4 is also possible. Setting aside the ethics, one might judge there to be no legal issues. Occasionally one spots something vaguely familiar in an advertisement, or other form of visual expression, and I suspect that in most cases, this is what has happened.

I personally do not know the legal ramifications, but believe that for those involved in making things, it goes without saying that 3 is not permissible. Neither is 4. Despite the problems with the new Olympic stadium, and the emblem, the Tokyo Olympics organizing committee failed to do its homework properly (likewise NHK). That alone is of huge concern, but even more questionable are the ethics of the creators of the handover ceremony themselves.

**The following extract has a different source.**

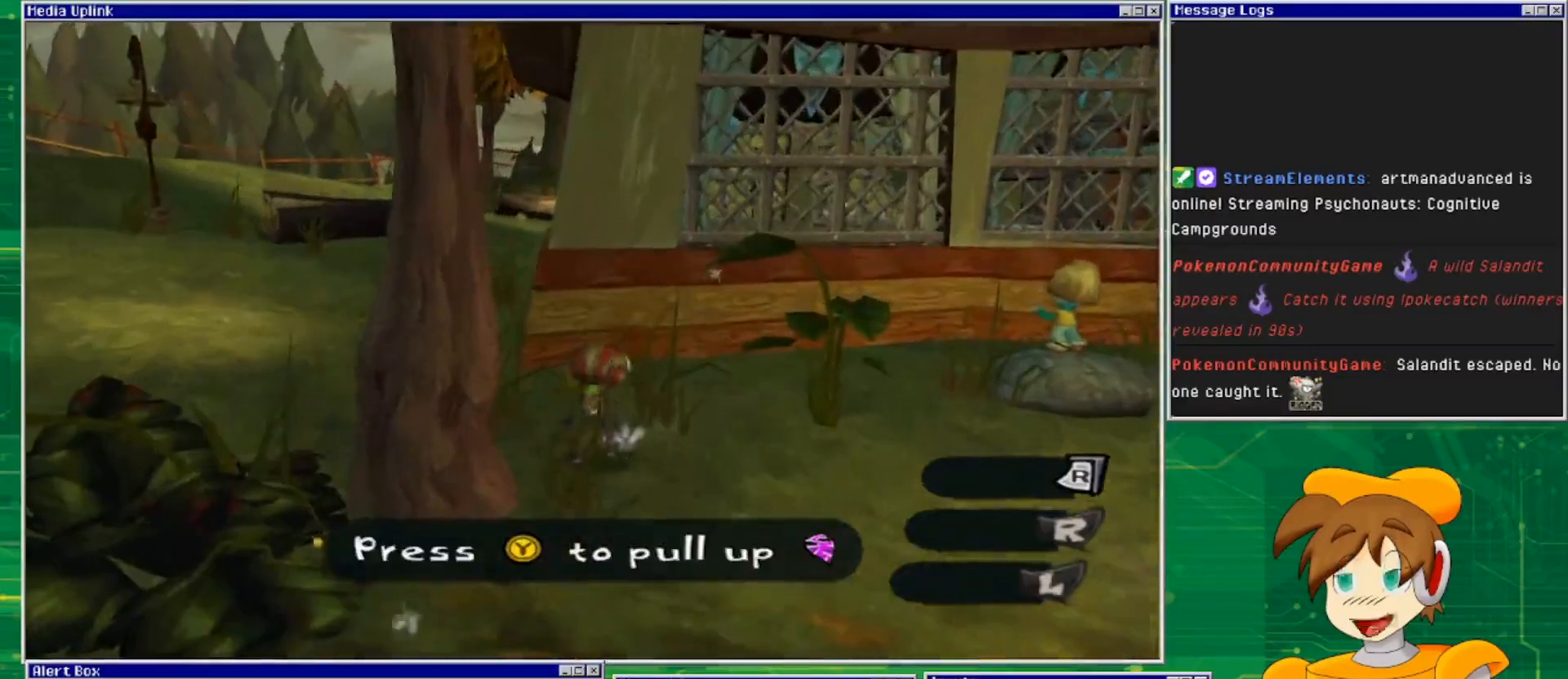
{"buttons": [], "left_stick": "center", "right_stick": "center", "events": []}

Gutai founder Yoshihara Jiro drummed it into the group’s members that they should “never imitate others, but make things never made before.“ Surely the same goes for any self-respecting artist.

No matter how those concerned might respond at this point, or not respond, as the case may be; no matter the legality, or otherwise, in my view, this is a truly regrettable incident. The decent thing to do would be to apologize sincerely, and ask the Babel team to produce the opening ceremony for the Tokyo Olympics, or at least collaborate on it. Whether they would want to is anyone’s guess, but I will note that the next performance of Babel is at the Lincoln Center at the end of October. If any of the production team for the handover ceremony have yet to see Babel, I suggest they join with a few members of the JOC and/or Tokyo Olympics organizing committee, travel to New York, and acquaint themselves with it promptly.